**TASK GOAL:**
Wherever the string "state" appears in the entries below, return the line that holds it.

****************

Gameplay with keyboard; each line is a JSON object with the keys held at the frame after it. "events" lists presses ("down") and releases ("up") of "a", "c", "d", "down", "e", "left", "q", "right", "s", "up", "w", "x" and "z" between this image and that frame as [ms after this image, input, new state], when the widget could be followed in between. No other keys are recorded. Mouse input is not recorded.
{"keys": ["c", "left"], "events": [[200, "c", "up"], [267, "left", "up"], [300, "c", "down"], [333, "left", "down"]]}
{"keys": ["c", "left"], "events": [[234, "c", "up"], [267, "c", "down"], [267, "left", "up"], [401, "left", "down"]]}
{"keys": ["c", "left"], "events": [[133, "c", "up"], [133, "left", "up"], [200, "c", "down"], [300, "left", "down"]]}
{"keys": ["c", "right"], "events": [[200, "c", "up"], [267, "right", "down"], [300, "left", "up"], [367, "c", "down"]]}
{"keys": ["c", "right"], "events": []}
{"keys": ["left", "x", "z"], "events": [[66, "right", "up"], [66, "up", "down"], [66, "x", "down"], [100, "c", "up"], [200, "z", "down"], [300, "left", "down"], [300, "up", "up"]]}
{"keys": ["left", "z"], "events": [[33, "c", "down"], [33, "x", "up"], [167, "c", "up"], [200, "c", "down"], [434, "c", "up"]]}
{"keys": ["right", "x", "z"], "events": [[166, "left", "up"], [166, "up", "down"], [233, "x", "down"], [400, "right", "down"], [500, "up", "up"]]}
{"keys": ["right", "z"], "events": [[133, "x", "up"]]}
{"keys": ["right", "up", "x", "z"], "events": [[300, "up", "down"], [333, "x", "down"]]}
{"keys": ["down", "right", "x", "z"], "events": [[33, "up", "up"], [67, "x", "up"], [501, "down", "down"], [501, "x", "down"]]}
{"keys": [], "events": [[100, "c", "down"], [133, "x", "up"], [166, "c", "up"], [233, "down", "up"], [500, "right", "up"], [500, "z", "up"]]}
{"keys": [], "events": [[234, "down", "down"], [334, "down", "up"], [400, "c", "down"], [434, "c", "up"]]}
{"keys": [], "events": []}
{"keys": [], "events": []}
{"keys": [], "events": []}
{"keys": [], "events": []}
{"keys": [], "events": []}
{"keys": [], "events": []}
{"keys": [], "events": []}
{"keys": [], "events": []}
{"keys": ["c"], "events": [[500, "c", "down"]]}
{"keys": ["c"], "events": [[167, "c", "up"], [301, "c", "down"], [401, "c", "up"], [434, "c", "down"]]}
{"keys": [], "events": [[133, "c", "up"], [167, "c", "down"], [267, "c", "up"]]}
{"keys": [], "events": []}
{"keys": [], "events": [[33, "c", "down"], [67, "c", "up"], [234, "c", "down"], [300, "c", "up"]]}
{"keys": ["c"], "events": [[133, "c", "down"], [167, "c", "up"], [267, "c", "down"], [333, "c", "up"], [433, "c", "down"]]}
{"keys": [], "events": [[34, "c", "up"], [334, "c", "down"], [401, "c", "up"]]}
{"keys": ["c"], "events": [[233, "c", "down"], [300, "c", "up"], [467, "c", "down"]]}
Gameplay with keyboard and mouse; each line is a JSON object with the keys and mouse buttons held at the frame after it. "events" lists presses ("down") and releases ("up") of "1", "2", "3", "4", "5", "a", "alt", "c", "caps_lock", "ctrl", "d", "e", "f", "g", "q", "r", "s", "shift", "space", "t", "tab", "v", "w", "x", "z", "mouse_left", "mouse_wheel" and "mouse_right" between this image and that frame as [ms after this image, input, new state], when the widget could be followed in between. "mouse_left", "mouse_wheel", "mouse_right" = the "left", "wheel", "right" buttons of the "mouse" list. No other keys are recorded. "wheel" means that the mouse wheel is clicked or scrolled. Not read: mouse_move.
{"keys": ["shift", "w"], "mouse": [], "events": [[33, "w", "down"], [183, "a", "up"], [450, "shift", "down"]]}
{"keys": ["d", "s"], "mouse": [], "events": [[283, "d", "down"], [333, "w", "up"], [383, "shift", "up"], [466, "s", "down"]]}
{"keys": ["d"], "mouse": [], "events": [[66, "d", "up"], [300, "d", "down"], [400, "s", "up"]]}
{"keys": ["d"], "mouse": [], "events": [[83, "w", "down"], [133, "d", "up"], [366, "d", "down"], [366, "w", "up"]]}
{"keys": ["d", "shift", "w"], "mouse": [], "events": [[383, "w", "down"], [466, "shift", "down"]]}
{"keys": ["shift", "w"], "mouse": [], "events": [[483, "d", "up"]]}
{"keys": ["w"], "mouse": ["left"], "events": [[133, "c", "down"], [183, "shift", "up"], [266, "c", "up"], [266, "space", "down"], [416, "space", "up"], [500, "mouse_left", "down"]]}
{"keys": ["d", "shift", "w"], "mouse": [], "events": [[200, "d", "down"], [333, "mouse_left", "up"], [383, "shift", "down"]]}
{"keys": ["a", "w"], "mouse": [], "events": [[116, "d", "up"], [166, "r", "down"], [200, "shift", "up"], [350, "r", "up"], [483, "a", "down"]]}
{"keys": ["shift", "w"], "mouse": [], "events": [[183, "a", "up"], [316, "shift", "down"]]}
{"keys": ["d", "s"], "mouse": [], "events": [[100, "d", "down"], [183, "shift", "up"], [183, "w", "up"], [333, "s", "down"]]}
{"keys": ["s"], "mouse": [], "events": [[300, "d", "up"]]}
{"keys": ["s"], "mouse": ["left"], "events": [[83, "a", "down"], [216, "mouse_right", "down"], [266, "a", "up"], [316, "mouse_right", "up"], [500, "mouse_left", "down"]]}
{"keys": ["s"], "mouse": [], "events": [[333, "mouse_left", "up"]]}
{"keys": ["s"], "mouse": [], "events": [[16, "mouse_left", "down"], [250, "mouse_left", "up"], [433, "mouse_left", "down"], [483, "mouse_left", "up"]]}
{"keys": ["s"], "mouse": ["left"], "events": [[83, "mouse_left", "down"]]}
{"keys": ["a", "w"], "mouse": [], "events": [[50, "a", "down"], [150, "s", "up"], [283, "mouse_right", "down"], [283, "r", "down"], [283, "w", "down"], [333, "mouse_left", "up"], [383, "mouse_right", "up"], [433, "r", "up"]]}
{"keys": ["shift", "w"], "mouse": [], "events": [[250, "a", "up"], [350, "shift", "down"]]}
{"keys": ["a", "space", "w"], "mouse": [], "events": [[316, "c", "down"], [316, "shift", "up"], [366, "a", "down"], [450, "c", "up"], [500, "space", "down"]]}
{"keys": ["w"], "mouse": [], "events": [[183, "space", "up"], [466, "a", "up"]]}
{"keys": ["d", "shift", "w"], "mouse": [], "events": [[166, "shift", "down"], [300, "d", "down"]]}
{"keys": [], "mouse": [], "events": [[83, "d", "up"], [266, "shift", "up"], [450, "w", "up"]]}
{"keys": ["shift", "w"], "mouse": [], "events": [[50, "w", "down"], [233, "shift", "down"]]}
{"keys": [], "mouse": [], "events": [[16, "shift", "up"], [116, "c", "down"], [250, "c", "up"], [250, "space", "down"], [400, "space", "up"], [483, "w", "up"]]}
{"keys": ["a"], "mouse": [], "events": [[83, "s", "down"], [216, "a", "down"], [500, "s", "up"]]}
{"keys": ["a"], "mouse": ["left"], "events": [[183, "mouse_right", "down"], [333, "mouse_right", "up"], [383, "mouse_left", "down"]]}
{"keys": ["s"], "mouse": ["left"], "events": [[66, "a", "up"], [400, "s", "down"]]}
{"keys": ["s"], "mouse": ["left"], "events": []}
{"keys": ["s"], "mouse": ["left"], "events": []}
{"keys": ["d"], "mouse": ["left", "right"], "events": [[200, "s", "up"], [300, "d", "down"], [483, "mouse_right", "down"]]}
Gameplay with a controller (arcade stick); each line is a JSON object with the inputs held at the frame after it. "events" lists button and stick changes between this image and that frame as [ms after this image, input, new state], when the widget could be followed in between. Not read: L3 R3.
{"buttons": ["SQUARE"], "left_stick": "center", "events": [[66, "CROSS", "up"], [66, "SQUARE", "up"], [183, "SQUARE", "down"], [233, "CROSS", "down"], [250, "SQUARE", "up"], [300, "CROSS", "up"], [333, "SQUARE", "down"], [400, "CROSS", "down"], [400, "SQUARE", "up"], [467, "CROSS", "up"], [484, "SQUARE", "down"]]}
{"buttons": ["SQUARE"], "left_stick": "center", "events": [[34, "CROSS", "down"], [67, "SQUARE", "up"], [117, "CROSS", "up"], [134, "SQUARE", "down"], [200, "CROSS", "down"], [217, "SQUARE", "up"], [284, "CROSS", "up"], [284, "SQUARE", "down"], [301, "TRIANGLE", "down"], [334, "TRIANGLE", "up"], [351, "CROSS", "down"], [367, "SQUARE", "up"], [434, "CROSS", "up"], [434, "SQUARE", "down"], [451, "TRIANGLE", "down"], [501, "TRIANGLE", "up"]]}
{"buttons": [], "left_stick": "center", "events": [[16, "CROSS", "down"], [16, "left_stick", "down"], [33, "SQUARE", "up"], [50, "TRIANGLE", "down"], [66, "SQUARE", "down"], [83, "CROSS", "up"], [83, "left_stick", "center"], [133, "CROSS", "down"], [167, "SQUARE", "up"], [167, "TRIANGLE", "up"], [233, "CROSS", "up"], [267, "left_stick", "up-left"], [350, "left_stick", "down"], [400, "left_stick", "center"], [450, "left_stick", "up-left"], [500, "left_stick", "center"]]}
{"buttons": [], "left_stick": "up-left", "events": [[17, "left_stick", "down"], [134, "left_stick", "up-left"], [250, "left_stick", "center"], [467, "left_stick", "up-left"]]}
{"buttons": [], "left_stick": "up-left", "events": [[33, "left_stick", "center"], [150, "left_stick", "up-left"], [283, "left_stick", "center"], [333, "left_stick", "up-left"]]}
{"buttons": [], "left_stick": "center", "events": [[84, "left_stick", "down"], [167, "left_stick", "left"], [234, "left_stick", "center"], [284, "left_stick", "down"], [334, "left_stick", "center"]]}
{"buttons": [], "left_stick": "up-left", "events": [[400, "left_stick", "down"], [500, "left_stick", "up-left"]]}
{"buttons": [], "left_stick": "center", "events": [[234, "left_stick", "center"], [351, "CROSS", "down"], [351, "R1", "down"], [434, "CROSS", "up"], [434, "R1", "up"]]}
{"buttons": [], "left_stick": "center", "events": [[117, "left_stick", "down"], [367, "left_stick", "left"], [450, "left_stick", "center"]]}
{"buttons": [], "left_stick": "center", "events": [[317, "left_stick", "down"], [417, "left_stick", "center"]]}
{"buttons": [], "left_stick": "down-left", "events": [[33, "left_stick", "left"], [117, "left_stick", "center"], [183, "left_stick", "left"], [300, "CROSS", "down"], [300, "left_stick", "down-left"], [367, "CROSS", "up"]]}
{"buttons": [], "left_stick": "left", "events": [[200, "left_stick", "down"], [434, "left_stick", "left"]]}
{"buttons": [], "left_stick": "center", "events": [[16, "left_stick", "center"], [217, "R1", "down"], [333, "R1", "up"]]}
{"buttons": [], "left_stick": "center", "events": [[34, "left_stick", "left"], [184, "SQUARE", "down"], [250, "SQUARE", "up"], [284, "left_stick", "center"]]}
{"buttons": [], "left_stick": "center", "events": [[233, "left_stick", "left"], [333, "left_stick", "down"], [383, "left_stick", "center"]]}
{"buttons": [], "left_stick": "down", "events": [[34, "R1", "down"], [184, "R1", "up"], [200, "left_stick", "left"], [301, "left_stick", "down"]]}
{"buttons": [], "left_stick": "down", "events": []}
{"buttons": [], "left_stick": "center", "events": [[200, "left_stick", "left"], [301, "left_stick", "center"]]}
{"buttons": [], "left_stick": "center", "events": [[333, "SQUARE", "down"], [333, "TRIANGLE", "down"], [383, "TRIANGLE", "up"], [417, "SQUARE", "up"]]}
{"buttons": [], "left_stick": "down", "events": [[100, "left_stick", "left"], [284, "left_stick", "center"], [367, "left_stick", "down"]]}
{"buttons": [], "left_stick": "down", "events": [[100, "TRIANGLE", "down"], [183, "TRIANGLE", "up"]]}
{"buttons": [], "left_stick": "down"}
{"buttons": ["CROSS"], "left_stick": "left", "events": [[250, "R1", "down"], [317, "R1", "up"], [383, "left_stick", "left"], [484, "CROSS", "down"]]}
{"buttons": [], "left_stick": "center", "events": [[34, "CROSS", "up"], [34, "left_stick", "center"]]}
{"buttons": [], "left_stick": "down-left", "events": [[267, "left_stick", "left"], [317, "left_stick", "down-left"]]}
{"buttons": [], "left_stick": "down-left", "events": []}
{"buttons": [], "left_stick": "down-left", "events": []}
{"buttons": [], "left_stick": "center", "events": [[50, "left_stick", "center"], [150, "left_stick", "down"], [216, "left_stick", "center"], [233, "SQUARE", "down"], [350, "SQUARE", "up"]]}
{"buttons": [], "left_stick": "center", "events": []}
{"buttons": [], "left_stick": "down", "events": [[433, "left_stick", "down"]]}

****************

**TASK ANSWER:**
Gameplay with keyboard; each line is a JSON object with the keys held at the frame after it. "events" lists presses ("down") and releases ("up") of "a", "c", "d", "down", "e", "left", "q", "right", "s", "up", "w", "x" and "z" between this image and that frame as [ms after this image, input, new state], when the widget could be followed in between. No other keys are recorded. Mouse input is not recorded.
Gameplay with keyboard and mouse; each line is a JSON object with the keys and mouse buttons held at the frame after it. "events" lists presses ("down") and releases ("up") of "1", "2", "3", "4", "5", "a", "alt", "c", "caps_lock", "ctrl", "d", "e", "f", "g", "q", "r", "s", "shift", "space", "t", "tab", "v", "w", "x", "z", "mouse_left", "mouse_wheel" and "mouse_right" between this image and that frame as [ms after this image, input, new state], when the widget could be followed in between. "mouse_left", "mouse_wheel", "mouse_right" = the "left", "wheel", "right" buttons of the "mouse" list. No other keys are recorded. "wheel" means that the mouse wheel is clicked or scrolled. Not read: mouse_move.
Gameplay with a controller (arcade stick); each line is a JSON object with the inputs held at the frame after it. "events" lists button and stick changes between this image and that frame as [ms after this image, input, new state], when the widget could be followed in between. Not read: L3 R3.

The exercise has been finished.